# [ABOUT THIS EXERCISE]
Please restate every record below word for word and skip the pictures.

# [Stored items from a collection]

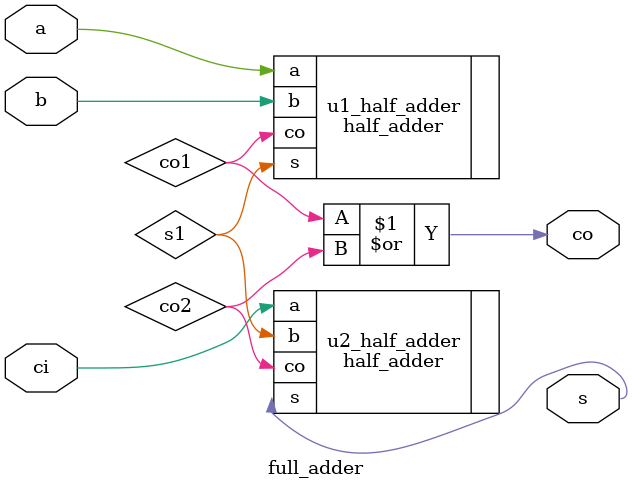
<source format=v>
`timescale  1ns / 1ps

module full_adder(
    input a,
    input b,
    input ci,
    output s,
    output co
);

    wire s1, co1, co2;

    half_adder u1_half_adder(
        .a(a),
        .b(b),
        .s(s1),
        .co(co1)
    );

    half_adder u2_half_adder(
        .a(ci),
        .b(s1),
        .s(s),
        .co(co2)
    );

    assign co = co1 | co2;

endmodule
</source>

# [ANSWER AREA]
<source format=v>
`timescale  1ns / 1ps

module full_adder(
    input a,
    input b,
    input ci,
    output s,
    output co
);

    wire s1, co1, co2;

    half_adder u1_half_adder(
        .a(a),
        .b(b),
        .s(s1),
        .co(co1)
    );

    half_adder u2_half_adder(
        .a(ci),
        .b(s1),
        .s(s),
        .co(co2)
    );

    assign co = co1 | co2;

endmodule
</source>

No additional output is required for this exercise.